Kinga Rusin bardzo się angażuje w wiele społecznych spraw. Jedną z nich jest zaostrzenie prawa aborcyjnego. Dziennikarka zdecydowanie chce, aby usuwanie ciąży było w Polsce legalne do 12. tygodnia. Lewica już w listopadzie złożyła w tej sprawie projekty ustaw do Sejmu. 6 marca jednak Szymon Hołownia poinformował, że temat musi poczekać do zakończenia wyborów samorządowych. To sprawiło, że Kinga Rusin postanowiła wypowiedzieć się na Instagramie.
Jak zwykle nie gryzła się w język. Swoją wypowiedź zaczęła od problemu przemocy w różnych aspektach życia.
- W Polsce wciąż traumą jest przemoc wobec kobiet - na wielu płaszczyznach i w różnych odsłonach. Przemoc domowa i przemoc w pracy. Przemoc psychiczna i ekonomiczna. Przemoc fizyczna, ale też, często bagatelizowana, przemoc słowna, o której ostatnio tu pisałam w kontekście pewnych dumnych z siebie szowinistów. Poniżanie, umniejszanie, wyśmiewanie , szczególnie publicznie normalizują przemocowe standardy zachowań – czytamy.
Według dziennikarki, zaostrzenie prawa aborcyjnego jest wyrazem przemowy państwa wobec kobiet i to w majestacie prawa. W związku z tym postanowiła zwrócić się wprost do Szymona Hołowni, któremu udzieliła pewnej rady.
- To zaklęty krąg. Jedynym rozwiązaniem jest ZERO tolerancji dla przemocy wobec kobiet. Wzywam więc Pana Marszałka Hołownię, zwolennika referendum, aby uszanował wolę Polaków wyrażoną w sondażach i nie chował do zamrażarki sejmowej ustawy, którą popiera WIĘKSZOŚĆ – napisała.
Kinga Rusin przytoczyła także wyniki sondażu IBRiS, w którym 51 proc. respondentów uznało, że aborcja do 12. Tygodnia ciąży powinna być legalna w każdym przypadku, bez konieczności podawania przyczyny. Zwróciła uwagę, że badanie uwzględniało także zdanie mężczyzn na ten temat, choć według niej nie powinni mieć w tej sprawie głosu.
- Ruch Pana Marszałka spowodował, że aborcja właśnie stała się tematem wyborczym.
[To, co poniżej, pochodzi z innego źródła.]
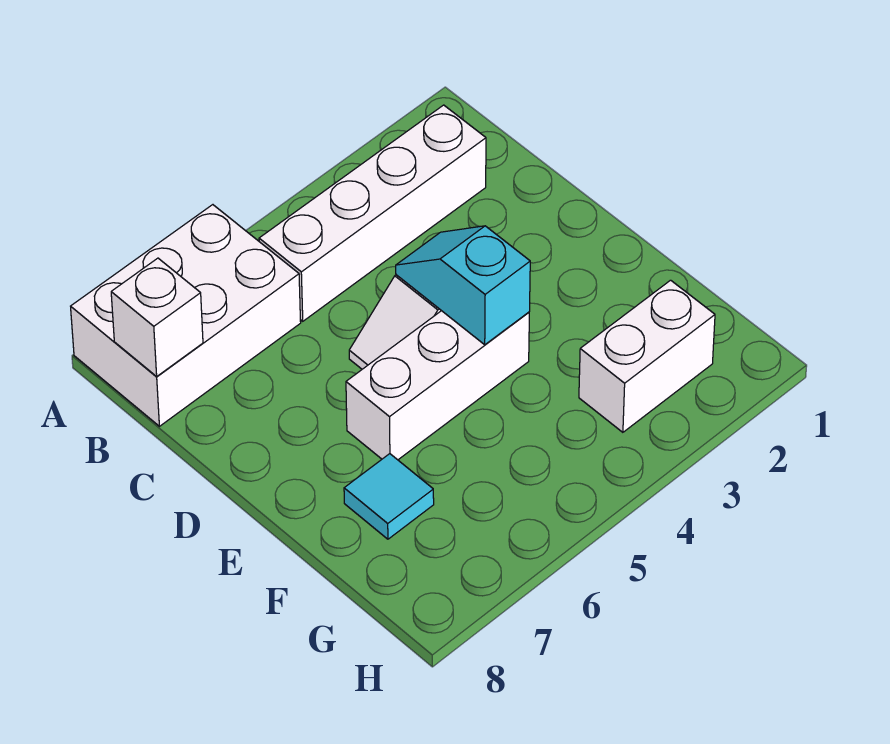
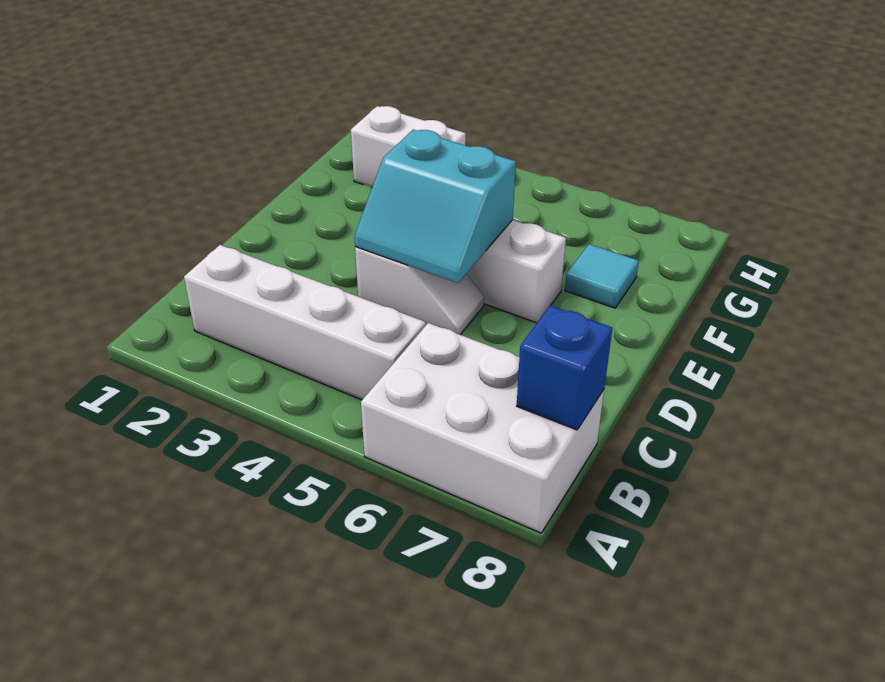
white brick B8 level 2 -> blue brick B8 level 2
cyan slope D4:E4 level 2 top E -> cyan slope D4:E5 level 2 top E

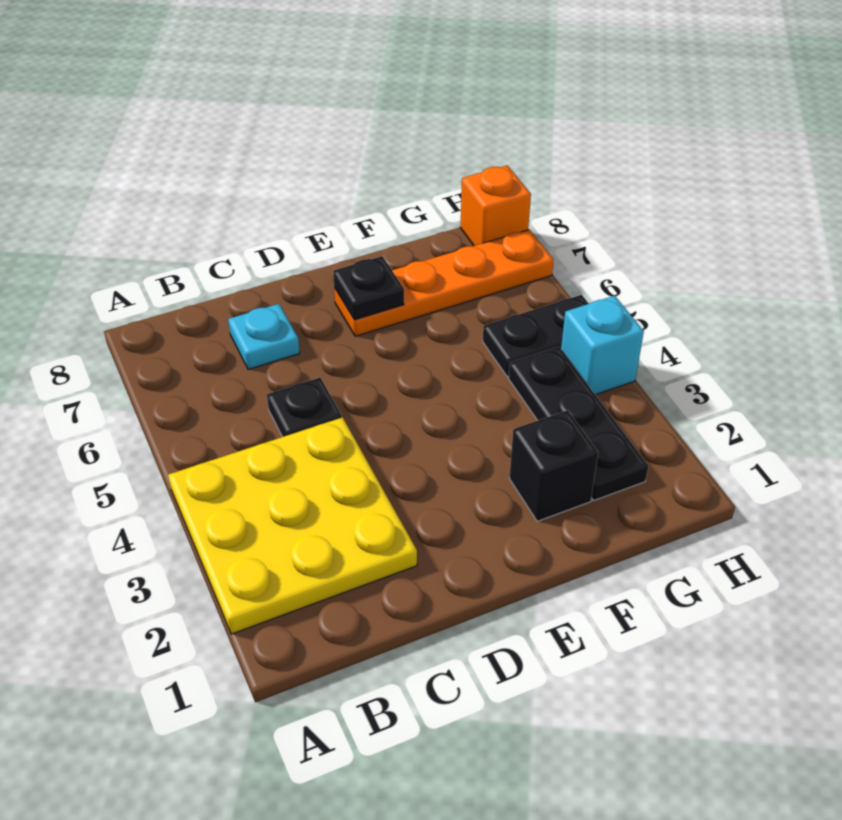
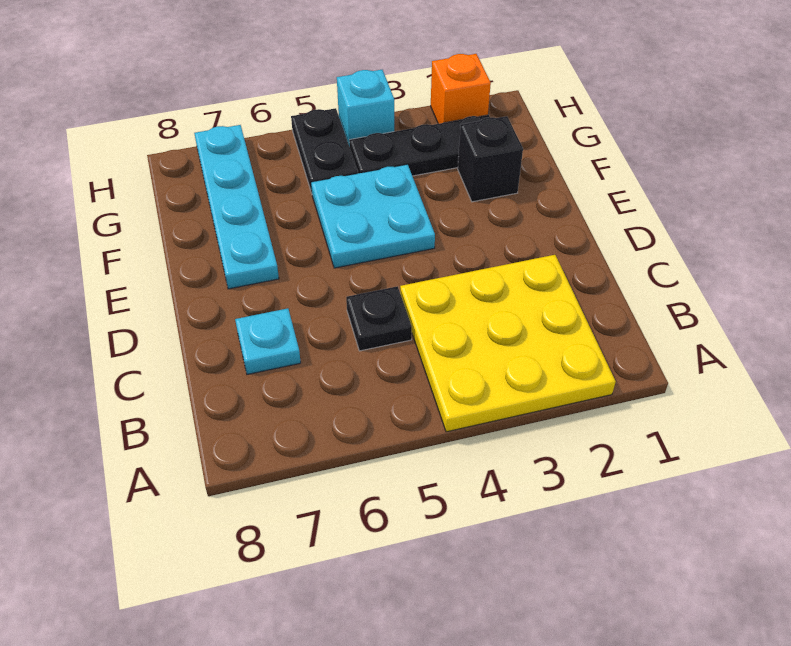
none -> cyan plate E4:F5 level 1
orange plate E7:H7 level 1 -> cyan plate E7:H7 level 1
black plate E7 level 2 -> none
orange brick H8 level 1 -> orange brick H2 level 1

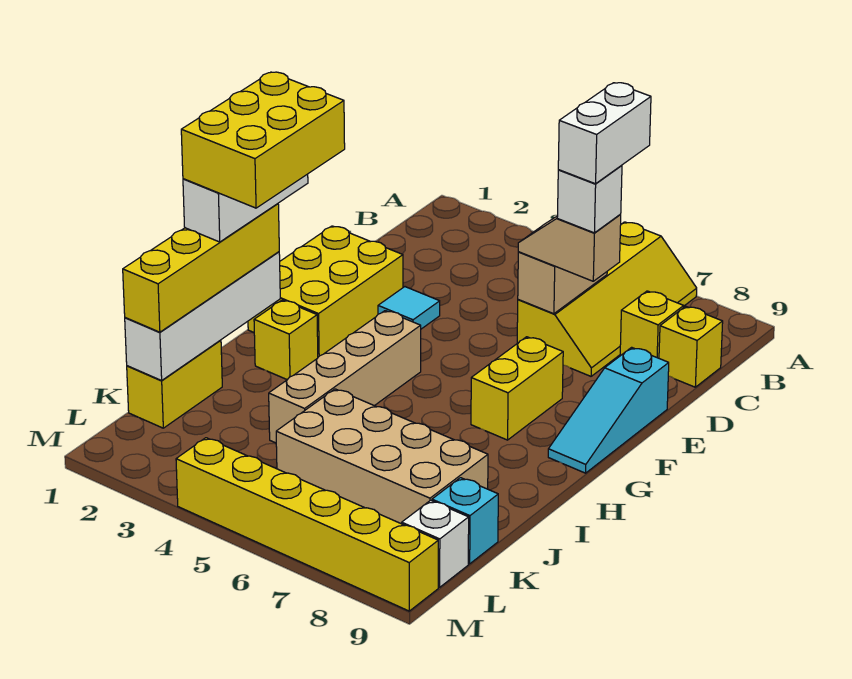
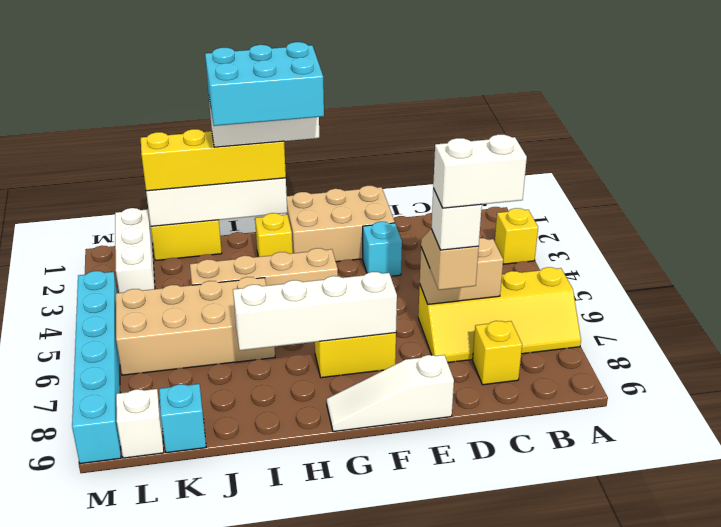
yellow brick C9 level 1 -> yellow brick A3 level 1
yellow brick E1:G2 level 1 -> tan brick E1:G2 level 1
cyan tile E3 level 1 -> cyan brick E3 level 1
cyan slope E9:G9 level 1 top E -> white slope E9:G9 level 1 top E
none -> white brick F7:I7 level 2
yellow brick G1:I2 level 5 -> cyan brick G1:I2 level 5
tan brick J5:K8 level 1 -> tan brick I5:L6 level 1
none -> white brick L1:L3 level 1
yellow brick M4:M9 level 1 -> cyan brick M4:M9 level 1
Jeśli nie chce Pan ponieść klęski w wyborach samorządowych, europejskich i prezydenckich, proszę przestać grać kobietom na nerwach. Nie ma zgody na przedmiotowe traktowanie kobiet, na zabawę naszym bezpieczeństwem i naszymi prawami, nie ma zgody, żeby nasze życie było w rękach mężczyzn tak jakby nie było postępu cywilizacyjnego, jakbyśmy były zdanymi na łaskę niewolnicami! – stwierdziła w poście.
Widać, że temat aborcji wzbudza w Kindze Rusin bardzo wiele emocji, z którymi wcale nie zamierza się kryć. Podobnie jest w Sejmie – temat usuwania ciąży dzieli nawet koalicję 15 października.